ALG2_Q2

Prove or disprove: Let $G=A_4$. There exist proper subgroups $H$ and $K$ such that $A_4\cong H\times K$.

WLOG, the orders of $H$ and $G$ must be $2$ and $6$ or $4$ and $3$. Since $A_4$ does not have a subgroup of order $6$, it must be the latter case. Say $|H|=4$ and $|G|=3$. $A_4$ has exactly one subgroup of order $4$, which is isomorphic to $V_4$, which is abelian. Also, all groups of order 3 are cyclic, and hence also abelian. It follows that $H\times G$ is also abelian. But, $A_4$ is not abelian.

An alternate argument is as follows: $H$ is forced to be $\{e,(01)(23),(12)(13),(03)(12)\}$, and $G$ can be one of four cyclic order 3 subgroups of $A_4$. WLOG, say $G=\{e,(132),(123)\}$. Note that $((01)(23),(132))\in H\times G$ is of order $6$. Since $A_4$ does not have an element of order 6, $H\times G$ cannot be isomorphic to $A_4$.
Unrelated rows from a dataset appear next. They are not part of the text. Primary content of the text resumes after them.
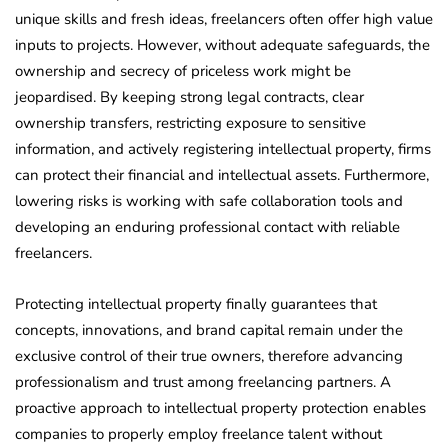
unique skills and fresh ideas, freelancers often offer high value
inputs to projects. However, without adequate safeguards, the
ownership and secrecy of priceless work might be
jeopardised. By keeping strong legal contracts, clear
ownership transfers, restricting exposure to sensitive
information, and actively registering intellectual property, firms
can protect their financial and intellectual assets. Furthermore,
lowering risks is working with safe collaboration tools and
developing an enduring professional contact with reliable
freelancers.
Protecting intellectual property finally guarantees that
concepts, innovations, and brand capital remain under the
exclusive control of their true owners, therefore advancing
professionalism and trust among freelancing partners. A
proactive approach to intellectual property protection enables
companies to properly employ freelance talent without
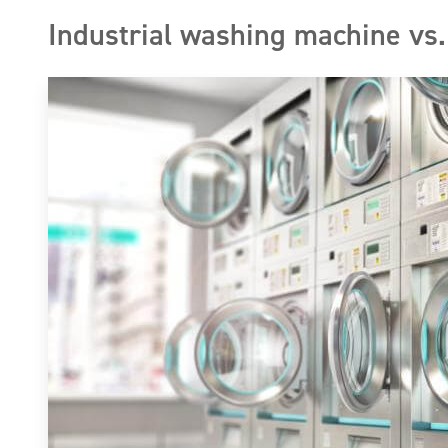
Industrial washing machine vs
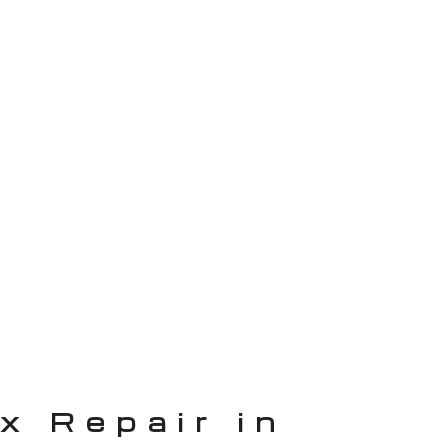
x Repair in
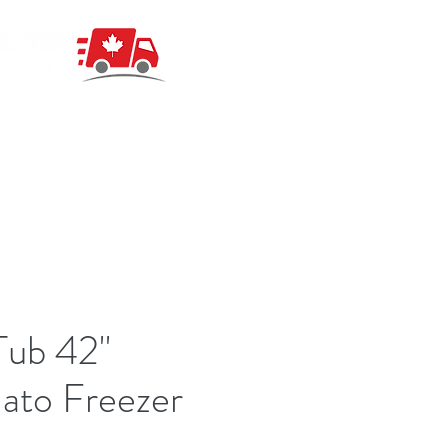
Tub 42"
ato Freezer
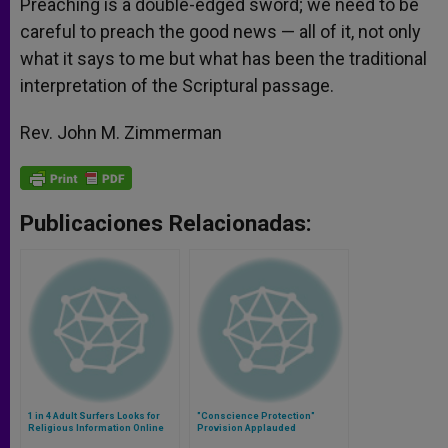
Preaching is a double-edged sword; we need to be
careful to preach the good news — all of it, not only
what it says to me but what has been the traditional
interpretation of the Scriptural passage.
Rev. John M. Zimmerman
Publicaciones Relacionadas:
1 in 4 Adult Surfers Looks for
"Conscience Protection"
Religious Information Online
Provision Applauded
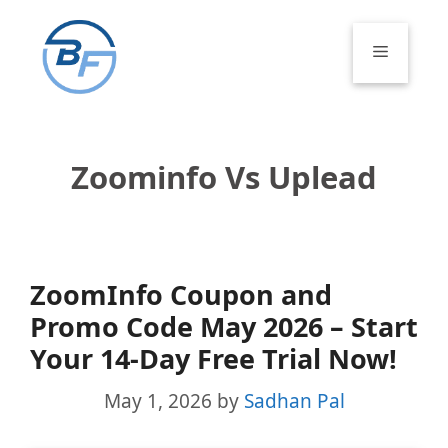
Skip
to
Menu
content
Zoominfo Vs Uplead
ZoomInfo Coupon and
Promo Code May 2026 – Start
Your 14-Day Free Trial Now!
May 1, 2026
by
Sadhan Pal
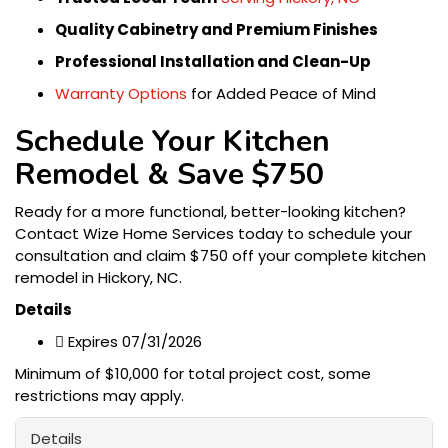
Quality Cabinetry and Premium Finishes
Professional Installation and Clean-Up
Warranty Options
for Added Peace of Mind
Schedule Your Kitchen
Remodel & Save $750
Ready for a more functional, better-looking kitchen?
Contact Wize Home Services today to schedule your
consultation and claim $750 off your complete kitchen
remodel in Hickory, NC.
Details

Expires 07/31/2026
Minimum of $10,000 for total project cost, some
restrictions may apply.
Details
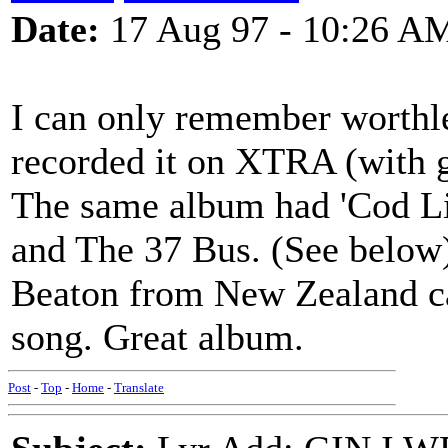
Date:
17 Aug 97 - 10:26 A
I can only remember worthle
recorded it on XTRA (with gr
The same album had 'Cod Li
and The 37 Bus. (See below
Beaton from New Zealand can
song. Great album.
Post
-
Top
-
Home
-
Translate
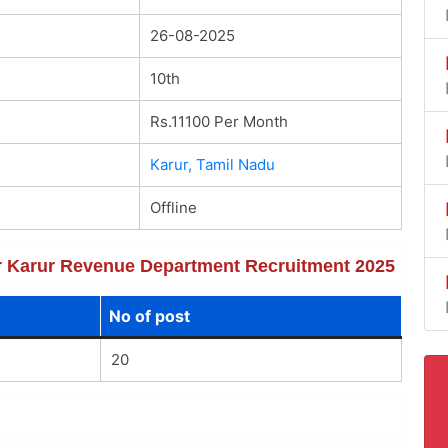
26-08-2025
10th
Rs.11100 Per Month
Karur, Tamil Nadu
Offline
for Karur Revenue Department Recruitment 2025
No of post
20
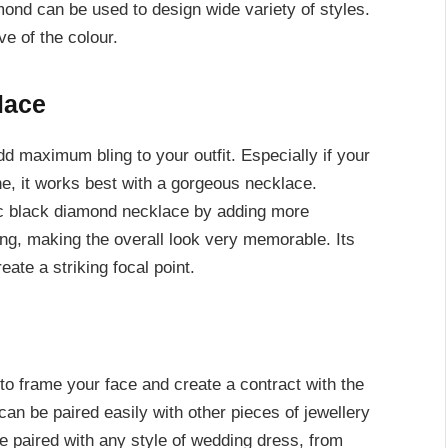
iamond can be used to design wide variety of styles.
e of the colour.
lace
dd maximum bling to your outfit. Especially if your
e, it works best with a gorgeous necklace.
c black diamond necklace by adding more
ing, making the overall look very memorable. Its
ate a striking focal point.
o frame your face and create a contract with the
can be paired easily with other pieces of jewellery
e paired with any style of wedding dress, from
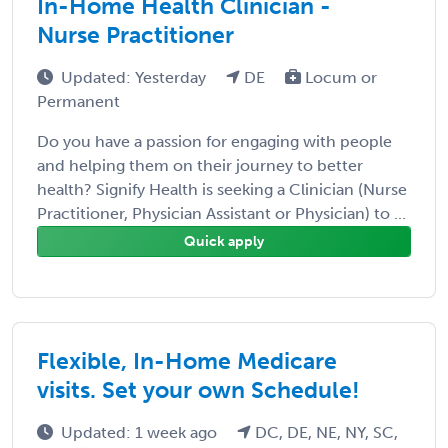
In-Home Health Clinician -
Nurse Practitioner
Updated: Yesterday
DE
Locum or
Permanent
Do you have a passion for engaging with people
and helping them on their journey to better
health? Signify Health is seeking a Clinician (Nurse
Practitioner, Physician Assistant or Physician) to ...
Quick apply
Flexible, In-Home Medicare
visits. Set your own Schedule!
Updated: 1 week ago
DC, DE, NE, NY, SC,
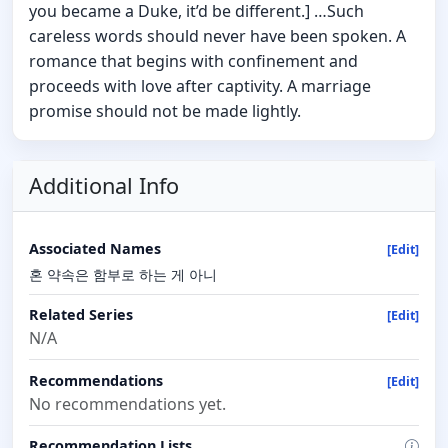
you became a Duke, it’d be different.] …Such
careless words should never have been spoken. A
romance that begins with confinement and
proceeds with love after captivity. A marriage
promise should not be made lightly.
Additional Info
Associated Names
[Edit]
혼 약속은 함부로 하는 게 아니
Related Series
[Edit]
N/A
Recommendations
[Edit]
No recommendations yet.
Recommendation Lists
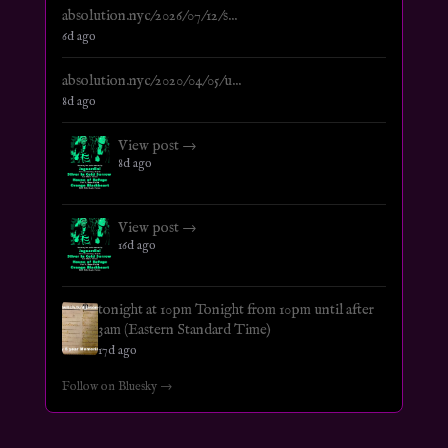
absolution.nyc/2026/07/12/s...
6d ago
absolution.nyc/2020/04/05/u...
8d ago
View post →
8d ago
View post →
16d ago
tonight at 10pm Tonight from 10pm until after
3am (Eastern Standard Time)
17d ago
Follow on Bluesky →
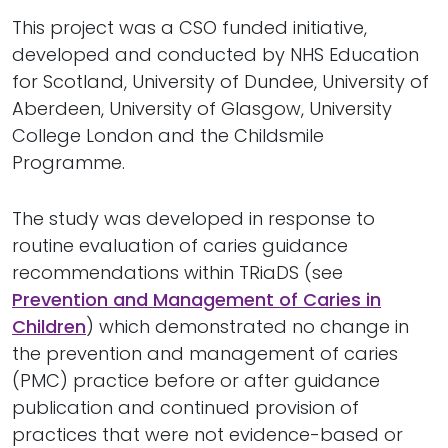
This project was a CSO funded initiative,
developed and conducted by NHS Education
for Scotland, University of Dundee, University of
Aberdeen, University of Glasgow, University
College London and the Childsmile
Programme.
The study was developed in response to
routine evaluation of caries guidance
recommendations within TRiaDS (see
Prevention and Management of Caries in
Children
) which demonstrated no change in
the prevention and management of caries
(PMC) practice before or after guidance
publication and continued provision of
practices that were not evidence-based or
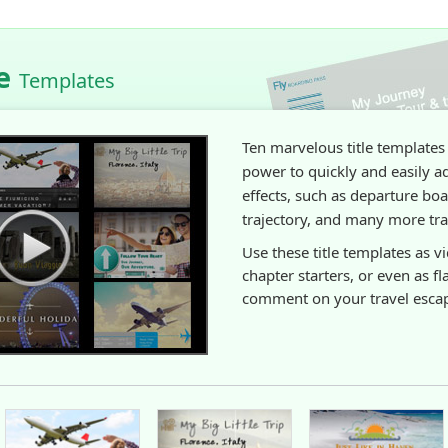
le
Templates
Ten marvelous title templates
power to quickly and easily a
effects, such as departure boa
trajectory, and many more trav
Use these title templates as v
chapter starters, or even as fl
comment on your travel esca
A flawed argument: If $H$ and $G$ are subgroups of $A_4$, then for the map $(h,g)\mapsto hg$ to be an isomorphism it is necessary that $H$ and $G$ are normal subgroups of $A_4$. Since there are no normal subgroups of $A_4$ of order 3, there must not exist $H$ and $G$ such that $H\times G\cong A_4$! --- While it is true that there cannot exist maps of the form $(h,g)\mapsto hg$, there might exist other maps!